0
votes

I would like to know which statement (see below) will be more efficient for determining the size of a Cluster Table. Or at least determine, whether the table size reaches a certain threshhold {n}. Efficiency meaning using less PSAPTEMP tablespace.

The problem with Cluster Tables is, that in order to get an entry for a table the fields of one entry need to be looked up in several tables of the Cluster where they are dispersed. Thus, more than just the counted table need to be looked at. So for every entry several entries need to be looked up. This makes it inefficient for reads and this can make it dump because the COUNT uses an INT datatype that can overflow.

SELECT COUNT(*) 
  ... 
  UP TO {n} rows.


SELECT *
  ...
  UP TO {n} ROWS.
ENDSELECT.             `and then determine the size of the result. `

To me they seem equivalent, but maybe they are not when using a threshold. Maybe the limitation makes a difference depending how the data is read. EDIT: Of course, SELECT .. ENDSELECT is a loop and thus less efficient principally.

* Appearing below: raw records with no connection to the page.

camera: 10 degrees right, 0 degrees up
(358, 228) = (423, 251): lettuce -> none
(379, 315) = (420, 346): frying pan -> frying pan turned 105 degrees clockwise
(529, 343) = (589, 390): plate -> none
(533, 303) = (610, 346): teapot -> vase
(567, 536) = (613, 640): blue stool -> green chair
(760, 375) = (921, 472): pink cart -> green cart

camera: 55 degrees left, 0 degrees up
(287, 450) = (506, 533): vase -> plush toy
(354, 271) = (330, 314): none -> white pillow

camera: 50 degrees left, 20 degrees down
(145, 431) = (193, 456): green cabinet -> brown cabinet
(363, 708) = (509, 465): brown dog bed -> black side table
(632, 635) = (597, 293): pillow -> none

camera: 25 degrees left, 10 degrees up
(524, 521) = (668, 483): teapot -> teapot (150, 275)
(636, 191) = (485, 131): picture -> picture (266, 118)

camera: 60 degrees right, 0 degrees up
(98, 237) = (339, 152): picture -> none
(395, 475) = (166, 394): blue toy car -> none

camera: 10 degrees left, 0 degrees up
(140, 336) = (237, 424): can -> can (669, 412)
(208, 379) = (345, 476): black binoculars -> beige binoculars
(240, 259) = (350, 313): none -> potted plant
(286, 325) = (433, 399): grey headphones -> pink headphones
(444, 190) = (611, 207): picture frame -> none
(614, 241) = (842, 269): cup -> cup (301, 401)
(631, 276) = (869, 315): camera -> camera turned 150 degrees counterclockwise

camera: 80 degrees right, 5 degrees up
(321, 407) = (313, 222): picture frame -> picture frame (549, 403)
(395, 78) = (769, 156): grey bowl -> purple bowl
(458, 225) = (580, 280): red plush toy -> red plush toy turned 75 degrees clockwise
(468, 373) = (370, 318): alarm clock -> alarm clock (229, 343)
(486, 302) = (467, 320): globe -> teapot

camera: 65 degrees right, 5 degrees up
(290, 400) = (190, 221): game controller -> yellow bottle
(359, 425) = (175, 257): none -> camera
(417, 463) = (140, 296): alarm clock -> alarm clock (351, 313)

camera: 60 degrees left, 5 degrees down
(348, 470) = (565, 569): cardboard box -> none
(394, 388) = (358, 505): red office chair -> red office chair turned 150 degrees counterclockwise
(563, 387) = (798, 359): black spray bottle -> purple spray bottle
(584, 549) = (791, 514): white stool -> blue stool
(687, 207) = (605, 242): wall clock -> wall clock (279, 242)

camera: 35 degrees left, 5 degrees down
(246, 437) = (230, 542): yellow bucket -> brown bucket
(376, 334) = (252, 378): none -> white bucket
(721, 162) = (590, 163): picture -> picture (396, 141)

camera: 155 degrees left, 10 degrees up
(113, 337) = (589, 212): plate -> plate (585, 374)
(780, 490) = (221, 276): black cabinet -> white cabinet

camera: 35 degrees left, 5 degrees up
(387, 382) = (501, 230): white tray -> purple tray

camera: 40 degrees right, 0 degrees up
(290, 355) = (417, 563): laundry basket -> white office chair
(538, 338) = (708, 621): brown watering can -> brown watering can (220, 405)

But I would like to know how it actually works under the hood and understand the difference better. So far it seems like I will have to try it out. I assume the database will differ but will most often be Oracle.

3
I edited your question to highlight that it concerns the Cluster Table, that's very special in SAP world. Please correct me if I understood incorrectly. - Sandra Rossi
I'd say that concerning Cluster Tables, you're correct, but if it's just about ABAP, you should use COUNT just because you should use the statement that corresponds to what you need - I don't see the interest of writing some extra code just to obfuscate your intention. Note that cluster tables have been deprecated since ABAP 7.53. - Sandra Rossi
you need table size in rows or in megabytes? if the latter it cannot be determined by ABAP, basis tools needed, if the former, only COUNT should be used. Your task is not clear - Suncatcher
Both would be ok. But why should only COUNT be used? - Ela
If you just need to count, why would you use something else than COUNT? If you want to paint a wall, why would you use a toothbrush rather than a paintbrush? - Sandra Rossi

3 Answers

0
votes

Basically Select Endselect will run a loop and there will be multiple trips to DB Server.

Technically select SELECT COUNT(*) will perform all the data on the DB server itself and in one shot.

After which you can simply put the data in an internal table and work on the same.

As per the standards, this is not at all recommended even for normal transparent tables leave aside Cluster tables.

Access to Cluster tables is very expensive. Also, to make the matter worse you cannot use any indexes on Cluster tables. Its always better to provide as much data in the where clause as possible.

The priority is always given to fetch the data in one shot from the Database Server using

select * from table into table where ....

and then loop on it on the local server.

Specifically in your use case It will be fastest if you will be using count(*) and not select endselect.

Certified SAP ABAP Consultant

0
votes

We could not really create the test environment we needed. So no final answer. But some learnings:

  • Reading the data from cluster tables should be done based on a full primary key sequence (Should be accessed via primary key - very fast retrieval otherwise very slow)
  • There are no secondary indexes
  • Select * is Ok because all columns are retrieved anyways. Performing an operation on multiple rows is more efficient than single row operations. -> Therefore you still want to select into an internal table.
  • If many rows are being selected into the internal table, you might still like to retrieve specific columns to cut down on the memory required.
  • There is a way to convert cluster to transparent but with downtime and this no way for us
  • Aggreate SQL functions (SUM, AVG, MIN, MAX, etc) are not supported
0
votes

Using native SQL with COUNT BIG instead of COUNT can make it not memory efficient but prevent it from dumping due to a counter overflow.